# Saved entries:
☆ ☆ ☆ ☆ ☆ ☆ ☆
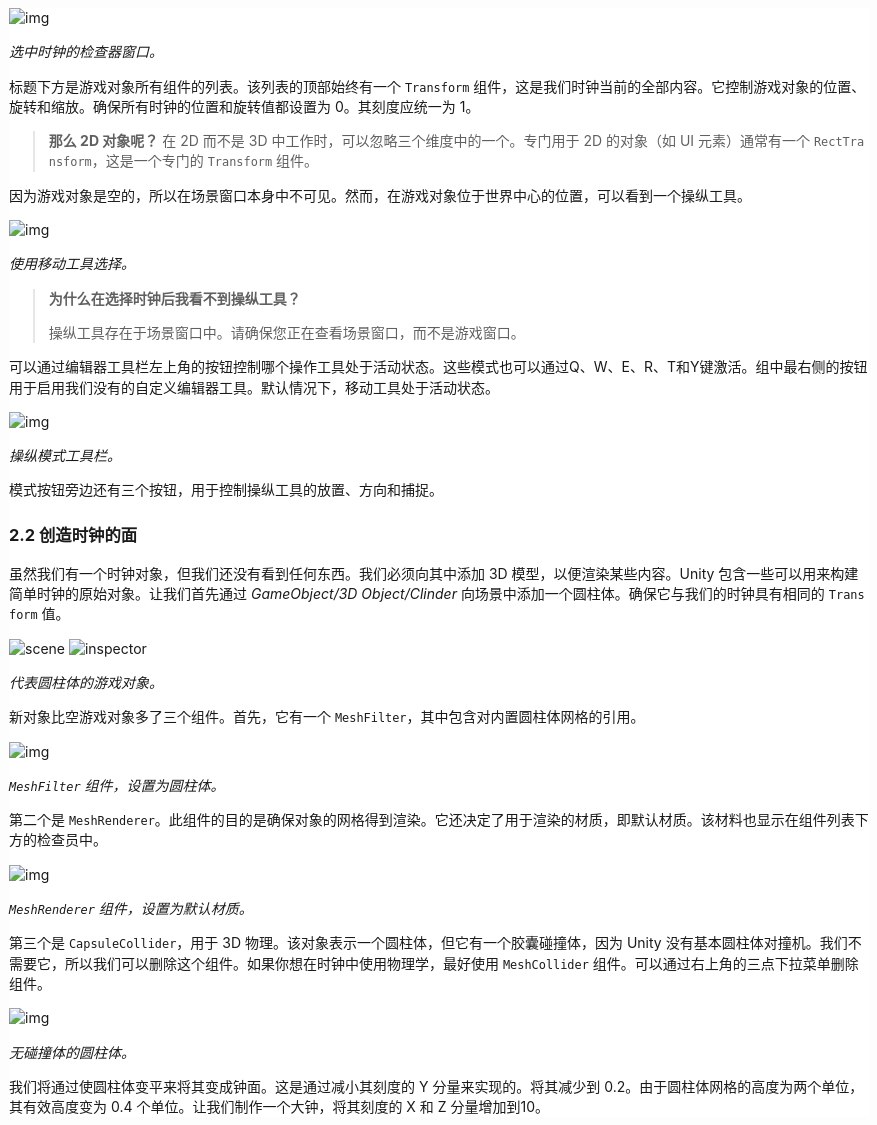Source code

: ![img](https://catlikecoding.com/unity/tutorials/basics/game-objects-and-scripts/building-a-simple-clock/inspector.png)

*选中时钟的检查器窗口。*

标题下方是游戏对象所有组件的列表。该列表的顶部始终有一个 `Transform` 组件，这是我们时钟当前的全部内容。它控制游戏对象的位置、旋转和缩放。确保所有时钟的位置和旋转值都设置为 0。其刻度应统一为 1。

> **那么 2D 对象呢？**
> 在 2D 而不是 3D 中工作时，可以忽略三个维度中的一个。专门用于 2D 的对象（如 UI 元素）通常有一个 `RectTransform`，这是一个专门的 `Transform` 组件。

因为游戏对象是空的，所以在场景窗口本身中不可见。然而，在游戏对象位于世界中心的位置，可以看到一个操纵工具。

![img](https://catlikecoding.com/unity/tutorials/basics/game-objects-and-scripts/building-a-simple-clock/move-tool.png)

*使用移动工具选择。*

> **为什么在选择时钟后我看不到操纵工具？**
>
> 操纵工具存在于场景窗口中。请确保您正在查看场景窗口，而不是游戏窗口。

可以通过编辑器工具栏左上角的按钮控制哪个操作工具处于活动状态。这些模式也可以通过Q、W、E、R、T和Y键激活。组中最右侧的按钮用于启用我们没有的自定义编辑器工具。默认情况下，移动工具处于活动状态。

![img](https://catlikecoding.com/unity/tutorials/basics/game-objects-and-scripts/building-a-simple-clock/manipulation-toolbar.png)

*操纵模式工具栏。*

模式按钮旁边还有三个按钮，用于控制操纵工具的放置、方向和捕捉。

### 2.2 创造时钟的面

虽然我们有一个时钟对象，但我们还没有看到任何东西。我们必须向其中添加 3D 模型，以便渲染某些内容。Unity 包含一些可以用来构建简单时钟的原始对象。让我们首先通过 *GameObject/3D Object/Clinder* 向场景中添加一个圆柱体。确保它与我们的时钟具有相同的 `Transform` 值。

![scene](https://catlikecoding.com/unity/tutorials/basics/game-objects-and-scripts/building-a-simple-clock/cylinder-scene.png) ![inspector](https://catlikecoding.com/unity/tutorials/basics/game-objects-and-scripts/building-a-simple-clock/cylinder-inspector.png)

*代表圆柱体的游戏对象。*

新对象比空游戏对象多了三个组件。首先，它有一个 `MeshFilter`，其中包含对内置圆柱体网格的引用。

![img](https://catlikecoding.com/unity/tutorials/basics/game-objects-and-scripts/building-a-simple-clock/mesh-filter.png)

*`MeshFilter` 组件，设置为圆柱体。*

第二个是 `MeshRenderer`。此组件的目的是确保对象的网格得到渲染。它还决定了用于渲染的材质，即默认材质。该材料也显示在组件列表下方的检查员中。

![img](https://catlikecoding.com/unity/tutorials/basics/game-objects-and-scripts/building-a-simple-clock/mesh-renderer.png)

*`MeshRenderer` 组件，设置为默认材质。*

第三个是 `CapsuleCollider`，用于 3D 物理。该对象表示一个圆柱体，但它有一个胶囊碰撞体，因为 Unity 没有基本圆柱体对撞机。我们不需要它，所以我们可以删除这个组件。如果你想在时钟中使用物理学，最好使用 `MeshCollider` 组件。可以通过右上角的三点下拉菜单删除组件。

![img](https://catlikecoding.com/unity/tutorials/basics/game-objects-and-scripts/building-a-simple-clock/cylinder-without-collider.png)

*无碰撞体的圆柱体。*

我们将通过使圆柱体变平来将其变成钟面。这是通过减小其刻度的 Y 分量来实现的。将其减少到 0.2。由于圆柱体网格的高度为两个单位，其有效高度变为 0.4 个单位。让我们制作一个大钟，将其刻度的 X 和 Z 分量增加到10。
☆ ☆ ☆ ☆ ☆ ☆ ☆
# Goal of the exercise:
Could you copy out the source text from the listing above word for word, leaving out the pictures?

# Finished task:
Source code

: ![img](https://catlikecoding.com/unity/tutorials/basics/game-objects-and-scripts/building-a-simple-clock/inspector.png)

*选中时钟的检查器窗口。*

标题下方是游戏对象所有组件的列表。该列表的顶部始终有一个 `Transform` 组件，这是我们时钟当前的全部内容。它控制游戏对象的位置、旋转和缩放。确保所有时钟的位置和旋转值都设置为 0。其刻度应统一为 1。

> **那么 2D 对象呢？**
> 在 2D 而不是 3D 中工作时，可以忽略三个维度中的一个。专门用于 2D 的对象（如 UI 元素）通常有一个 `RectTransform`，这是一个专门的 `Transform` 组件。

因为游戏对象是空的，所以在场景窗口本身中不可见。然而，在游戏对象位于世界中心的位置，可以看到一个操纵工具。

![img](https://catlikecoding.com/unity/tutorials/basics/game-objects-and-scripts/building-a-simple-clock/move-tool.png)

*使用移动工具选择。*

> **为什么在选择时钟后我看不到操纵工具？**
>
> 操纵工具存在于场景窗口中。请确保您正在查看场景窗口，而不是游戏窗口。

可以通过编辑器工具栏左上角的按钮控制哪个操作工具处于活动状态。这些模式也可以通过Q、W、E、R、T和Y键激活。组中最右侧的按钮用于启用我们没有的自定义编辑器工具。默认情况下，移动工具处于活动状态。

![img](https://catlikecoding.com/unity/tutorials/basics/game-objects-and-scripts/building-a-simple-clock/manipulation-toolbar.png)

*操纵模式工具栏。*

模式按钮旁边还有三个按钮，用于控制操纵工具的放置、方向和捕捉。

### 2.2 创造时钟的面

虽然我们有一个时钟对象，但我们还没有看到任何东西。我们必须向其中添加 3D 模型，以便渲染某些内容。Unity 包含一些可以用来构建简单时钟的原始对象。让我们首先通过 *GameObject/3D Object/Clinder* 向场景中添加一个圆柱体。确保它与我们的时钟具有相同的 `Transform` 值。

![scene](https://catlikecoding.com/unity/tutorials/basics/game-objects-and-scripts/building-a-simple-clock/cylinder-scene.png) ![inspector](https://catlikecoding.com/unity/tutorials/basics/game-objects-and-scripts/building-a-simple-clock/cylinder-inspector.png)

*代表圆柱体的游戏对象。*

新对象比空游戏对象多了三个组件。首先，它有一个 `MeshFilter`，其中包含对内置圆柱体网格的引用。

![img](https://catlikecoding.com/unity/tutorials/basics/game-objects-and-scripts/building-a-simple-clock/mesh-filter.png)

*`MeshFilter` 组件，设置为圆柱体。*

第二个是 `MeshRenderer`。此组件的目的是确保对象的网格得到渲染。它还决定了用于渲染的材质，即默认材质。该材料也显示在组件列表下方的检查员中。

![img](https://catlikecoding.com/unity/tutorials/basics/game-objects-and-scripts/building-a-simple-clock/mesh-renderer.png)

*`MeshRenderer` 组件，设置为默认材质。*

第三个是 `CapsuleCollider`，用于 3D 物理。该对象表示一个圆柱体，但它有一个胶囊碰撞体，因为 Unity 没有基本圆柱体对撞机。我们不需要它，所以我们可以删除这个组件。如果你想在时钟中使用物理学，最好使用 `MeshCollider` 组件。可以通过右上角的三点下拉菜单删除组件。

![img](https://catlikecoding.com/unity/tutorials/basics/game-objects-and-scripts/building-a-simple-clock/cylinder-without-collider.png)

*无碰撞体的圆柱体。*

我们将通过使圆柱体变平来将其变成钟面。这是通过减小其刻度的 Y 分量来实现的。将其减少到 0.2。由于圆柱体网格的高度为两个单位，其有效高度变为 0.4 个单位。让我们制作一个大钟，将其刻度的 X 和 Z 分量增加到10。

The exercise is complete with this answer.